How to complete this task: The answer must consist of every line in the data below that holds the word "with".

Extracted data entries:
..........

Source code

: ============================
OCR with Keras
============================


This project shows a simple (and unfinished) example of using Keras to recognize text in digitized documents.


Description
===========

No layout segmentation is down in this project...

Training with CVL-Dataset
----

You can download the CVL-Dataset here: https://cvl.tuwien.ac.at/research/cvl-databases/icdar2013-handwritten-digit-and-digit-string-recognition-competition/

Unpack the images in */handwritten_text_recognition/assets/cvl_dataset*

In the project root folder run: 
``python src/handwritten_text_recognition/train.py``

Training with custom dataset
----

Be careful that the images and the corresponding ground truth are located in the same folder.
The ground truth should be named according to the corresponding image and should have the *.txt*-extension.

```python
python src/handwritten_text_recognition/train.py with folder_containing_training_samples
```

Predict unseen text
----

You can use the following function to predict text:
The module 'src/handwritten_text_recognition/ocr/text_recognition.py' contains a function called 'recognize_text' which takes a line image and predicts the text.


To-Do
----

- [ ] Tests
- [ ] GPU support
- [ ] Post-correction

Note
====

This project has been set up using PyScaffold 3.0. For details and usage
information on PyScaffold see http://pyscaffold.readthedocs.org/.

..........

Solution for this exercise:
OCR with Keras
Training with CVL-Dataset
Training with custom dataset
python src/handwritten_text_recognition/train.py with folder_containing_training_samples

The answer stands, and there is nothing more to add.